This module enables local scoring with TransmogrifAI models without the need for Spark Session during scoring. Instead it implementes local inference by applying TransmogrifAI's transformers and MLeap runtime on JVM. It delivers unprecedented portability and performance of TransmogrifAI models allowing the serving of scores from any JVM process.
Add the transmogrifai-local
dependency into your project.
For Gradle in build.gradle
add:
dependencies {
compile 'com.salesforce.transmogrifai:transmogrifai-local_2.11:0.7.0'
}
For SBT in build.sbt
add:
libraryDependencies += "com.salesforce.transmogrifai" %% "transmogrifai-local" % "0.7.0"

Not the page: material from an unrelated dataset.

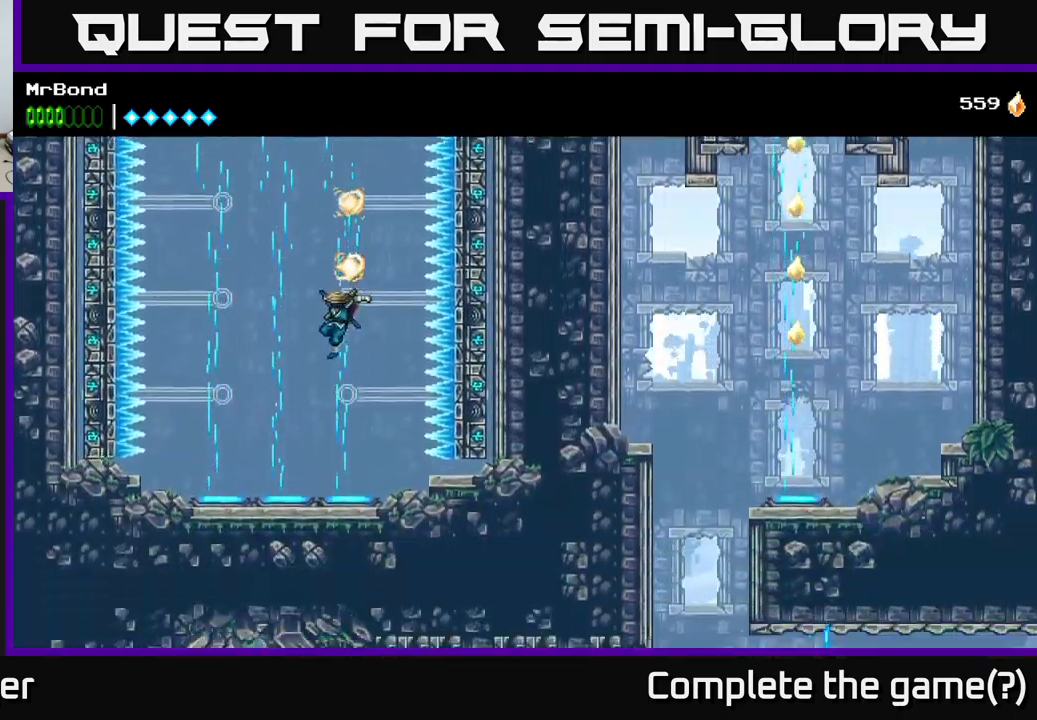
{"buttons": ["A"], "left_stick": "center", "right_stick": "center", "events": [[116, "DPAD_LEFT", "up"]]}
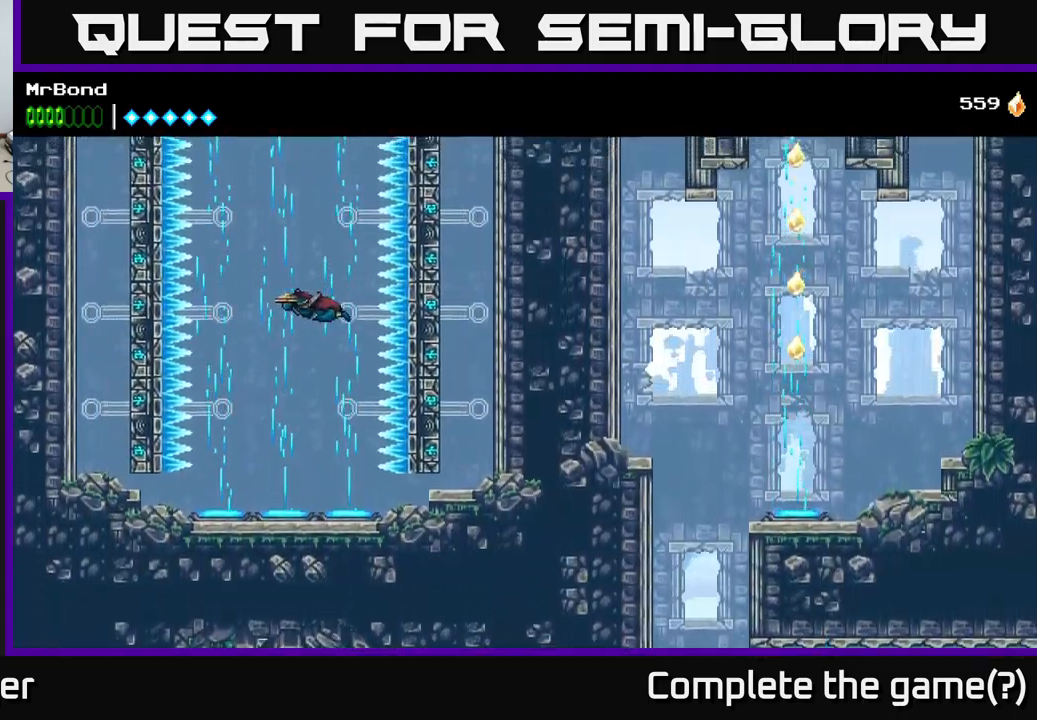
{"buttons": ["A"], "left_stick": "center", "right_stick": "center", "events": [[66, "DPAD_RIGHT", "down"], [100, "DPAD_RIGHT", "up"], [366, "DPAD_LEFT", "down"], [433, "DPAD_LEFT", "up"]]}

Then in your code you may load and score models as follows:
import com.salesforce.op.local._
// Spark Session needed for model loading & score function creation
implicit val spark = SparkSession.builder().getOrCreate()
// Load the trained model
val model = OpWorkflowModel.load("/path/to/model")
// Create score function once and use it indefinitely
val scoreFn = model.scoreFunction
// Spark Session can be stopped now since it's not required during local scoring
spark.stop()
// Compute scores with score function
val rawData = Seq(Map("name" -> "Peter", "age" -> 18), Map("name" -> "John", "age" -> 23))
val scores = rawData.map(scoreFn)
Or using the local runner:
val scoreFn = new OpWorkflowRunnerLocal(workflow).scoreFunction(opParams)
Note: Spark Session is only required for loading the model & preparing the scoring function. Once scoring function is returned the Spark Session can be shutdown since it's not required during local scoring.
Below is an example of measured scoring performance on a sample with 10 fields and 12 transformations applied. Executed on MacBook Pro i7 3.5Ghz in a single thread.
Scored 6,000,000 records in 202s
Average time per record: 0.0336ms